PPPF, FDIC, LMNOP…

I’ve been writing about the banking crisis for a while. Feel free to go back and read Bad Bank, Good Bank, Austin Powers or Timothy Geithner, or my most recent posting Pat On My Back (Or Am I Scared) for additional information on my thoughts on this matter.

Where is Jack Bauer when he’s really needed? Who cares about some war in a fake country and what’s happening to the fake country’s citizens? We need Jack to solve the banking crisis in 24 hours!
Today the details about the Treasury’s plan to partner with the private sector to buy toxic assets was released. First of all, while all the articles I’ve read state the details have been released trust me, the details have not been released. Although more information than Secretary Geithner’s original plan of we’re from the government and we’re going to help have been made available, the intricacies remain unknown.

What is known, in summary, banks will sell pools of loans under the Public Private Partnership Fund (“PPPF”). The FDIC will determine its willingness of how much funding it will guarantee (with leverage up to 6 to 1 debt to equity). The loan pool will sell to the highest bidder, with PPPF funding 50% of the equity required for the purchase. The buyer would then issue debt that would be guaranteed by the FDIC. The FDIC will receive a fee for its guarantee and the sold assets will be managed by the private sector. The goal is to sell $500 billion of existing assets that are in danger of default.

In theory, selling toxic assets will allow banks to begin loaning money once again. Unemployment is killing us. A number of my contemporaries have been laid off. They have ceased eating out, buying big screen TVs, and are no longer purchasing 1987 Cabernet Sauvignon. If banks start loaning money, companies can grow and invest, all of which needs people. Employment expands (or at least stops contracting). People eat out again and consumers spend in retail stores. As they said on Seinfeld “yadda, yadda, yadda…”
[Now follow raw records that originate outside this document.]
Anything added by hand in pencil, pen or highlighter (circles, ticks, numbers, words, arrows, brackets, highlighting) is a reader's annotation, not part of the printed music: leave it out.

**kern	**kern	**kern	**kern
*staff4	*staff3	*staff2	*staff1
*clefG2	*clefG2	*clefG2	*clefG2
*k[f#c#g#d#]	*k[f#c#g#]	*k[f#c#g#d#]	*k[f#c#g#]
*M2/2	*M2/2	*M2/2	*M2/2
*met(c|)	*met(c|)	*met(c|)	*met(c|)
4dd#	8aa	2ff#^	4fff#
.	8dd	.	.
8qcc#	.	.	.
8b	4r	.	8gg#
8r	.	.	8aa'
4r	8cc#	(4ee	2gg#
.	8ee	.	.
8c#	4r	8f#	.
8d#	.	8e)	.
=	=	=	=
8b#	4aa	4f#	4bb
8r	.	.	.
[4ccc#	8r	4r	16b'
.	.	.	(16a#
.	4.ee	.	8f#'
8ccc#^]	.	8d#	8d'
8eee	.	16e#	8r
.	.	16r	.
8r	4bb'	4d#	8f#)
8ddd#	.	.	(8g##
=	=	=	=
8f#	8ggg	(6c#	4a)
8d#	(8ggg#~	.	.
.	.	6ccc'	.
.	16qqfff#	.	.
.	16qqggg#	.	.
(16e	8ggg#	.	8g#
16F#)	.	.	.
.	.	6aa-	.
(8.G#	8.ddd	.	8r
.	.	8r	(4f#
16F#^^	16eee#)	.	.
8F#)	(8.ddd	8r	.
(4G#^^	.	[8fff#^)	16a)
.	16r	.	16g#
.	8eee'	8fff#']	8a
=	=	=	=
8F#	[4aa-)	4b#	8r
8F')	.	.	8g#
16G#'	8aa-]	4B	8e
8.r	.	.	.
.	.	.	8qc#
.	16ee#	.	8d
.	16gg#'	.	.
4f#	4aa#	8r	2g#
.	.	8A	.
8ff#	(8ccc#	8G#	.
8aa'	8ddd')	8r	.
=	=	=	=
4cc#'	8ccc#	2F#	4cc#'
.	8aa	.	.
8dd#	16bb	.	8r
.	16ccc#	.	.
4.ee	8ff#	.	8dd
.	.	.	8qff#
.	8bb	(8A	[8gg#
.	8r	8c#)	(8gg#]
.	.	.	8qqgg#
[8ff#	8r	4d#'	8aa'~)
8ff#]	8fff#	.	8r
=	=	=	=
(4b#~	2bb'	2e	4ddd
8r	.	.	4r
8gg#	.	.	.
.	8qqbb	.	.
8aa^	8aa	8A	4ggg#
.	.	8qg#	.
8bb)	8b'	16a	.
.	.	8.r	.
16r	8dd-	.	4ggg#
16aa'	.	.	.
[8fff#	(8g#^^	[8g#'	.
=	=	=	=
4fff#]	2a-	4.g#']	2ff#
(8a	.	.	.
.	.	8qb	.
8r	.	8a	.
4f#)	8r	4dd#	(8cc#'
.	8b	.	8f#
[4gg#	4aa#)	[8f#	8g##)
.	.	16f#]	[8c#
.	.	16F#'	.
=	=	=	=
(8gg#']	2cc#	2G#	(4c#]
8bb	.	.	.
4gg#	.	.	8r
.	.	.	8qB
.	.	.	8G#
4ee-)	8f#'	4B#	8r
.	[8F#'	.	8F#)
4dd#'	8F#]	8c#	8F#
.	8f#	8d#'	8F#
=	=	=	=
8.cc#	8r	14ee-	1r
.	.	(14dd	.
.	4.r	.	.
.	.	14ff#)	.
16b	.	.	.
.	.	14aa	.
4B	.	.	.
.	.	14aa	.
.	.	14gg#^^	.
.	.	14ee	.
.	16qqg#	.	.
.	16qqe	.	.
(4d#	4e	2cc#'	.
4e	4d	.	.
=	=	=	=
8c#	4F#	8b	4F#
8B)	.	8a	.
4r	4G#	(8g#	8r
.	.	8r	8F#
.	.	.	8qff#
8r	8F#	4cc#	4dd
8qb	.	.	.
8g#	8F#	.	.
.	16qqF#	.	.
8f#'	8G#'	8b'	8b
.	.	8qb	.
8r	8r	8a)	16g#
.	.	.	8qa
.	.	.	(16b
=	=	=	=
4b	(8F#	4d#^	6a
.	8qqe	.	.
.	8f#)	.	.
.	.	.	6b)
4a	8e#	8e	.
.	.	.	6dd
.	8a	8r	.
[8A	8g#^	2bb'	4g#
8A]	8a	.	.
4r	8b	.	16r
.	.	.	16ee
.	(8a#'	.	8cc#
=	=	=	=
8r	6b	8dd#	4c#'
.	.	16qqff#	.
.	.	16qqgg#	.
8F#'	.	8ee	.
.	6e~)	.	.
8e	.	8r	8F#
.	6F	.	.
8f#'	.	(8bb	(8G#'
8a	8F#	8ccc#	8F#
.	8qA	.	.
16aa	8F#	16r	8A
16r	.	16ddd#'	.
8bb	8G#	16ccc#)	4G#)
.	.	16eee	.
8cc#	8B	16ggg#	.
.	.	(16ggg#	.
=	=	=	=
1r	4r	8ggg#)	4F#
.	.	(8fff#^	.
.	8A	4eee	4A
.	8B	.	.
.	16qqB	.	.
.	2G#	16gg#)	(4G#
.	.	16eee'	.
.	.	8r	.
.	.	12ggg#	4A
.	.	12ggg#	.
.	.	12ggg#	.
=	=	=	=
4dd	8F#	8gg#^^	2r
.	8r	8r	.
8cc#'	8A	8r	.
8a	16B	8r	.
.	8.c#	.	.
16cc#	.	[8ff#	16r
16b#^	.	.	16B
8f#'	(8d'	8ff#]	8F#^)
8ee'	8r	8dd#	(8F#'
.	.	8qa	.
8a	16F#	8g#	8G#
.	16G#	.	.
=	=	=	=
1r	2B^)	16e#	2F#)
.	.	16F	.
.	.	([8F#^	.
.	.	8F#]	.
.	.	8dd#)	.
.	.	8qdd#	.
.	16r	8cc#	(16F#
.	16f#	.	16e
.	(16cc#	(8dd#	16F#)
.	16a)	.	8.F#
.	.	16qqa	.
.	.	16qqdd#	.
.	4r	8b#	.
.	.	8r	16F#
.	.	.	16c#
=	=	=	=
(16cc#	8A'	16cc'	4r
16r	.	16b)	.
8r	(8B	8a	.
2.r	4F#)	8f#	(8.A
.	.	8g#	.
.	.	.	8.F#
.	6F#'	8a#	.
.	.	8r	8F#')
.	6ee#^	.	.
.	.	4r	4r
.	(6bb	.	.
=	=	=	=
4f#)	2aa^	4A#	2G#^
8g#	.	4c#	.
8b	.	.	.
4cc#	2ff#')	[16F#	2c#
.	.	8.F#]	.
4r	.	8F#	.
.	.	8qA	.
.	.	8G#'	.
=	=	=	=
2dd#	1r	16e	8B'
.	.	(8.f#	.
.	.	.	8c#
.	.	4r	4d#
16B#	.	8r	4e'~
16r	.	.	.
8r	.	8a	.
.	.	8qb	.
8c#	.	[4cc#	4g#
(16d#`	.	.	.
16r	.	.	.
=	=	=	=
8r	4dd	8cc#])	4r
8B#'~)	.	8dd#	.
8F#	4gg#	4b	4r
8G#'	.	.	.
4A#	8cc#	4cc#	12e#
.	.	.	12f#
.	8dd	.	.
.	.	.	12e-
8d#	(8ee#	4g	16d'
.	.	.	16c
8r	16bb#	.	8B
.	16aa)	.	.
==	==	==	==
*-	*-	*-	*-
When the Resolution Trust Corporation was the “in agency”, assets were sold between thrifts (that the government seized) and the public, without government financing. Will the government’s involvement/intervention help or hurt this program? Policy hasn’t been the answer to the problem, and I’m just not sure that the government’s involvement in this issue will be seen as a help, rather than a hindrance. Sure, getting free money is great, but how it will be accessed and whether this program will work is yet to be seen. I’ll remain cautiously optimistic for now.

As the stock market is looking for anything positive, today’s news is perceived as good as it’s now 3:30 p.m. and the Dow is up 5.5%. Let’s hope that when Jack Bauer kills someone tonight, he doesn’t take down Messers. Dow and Jones.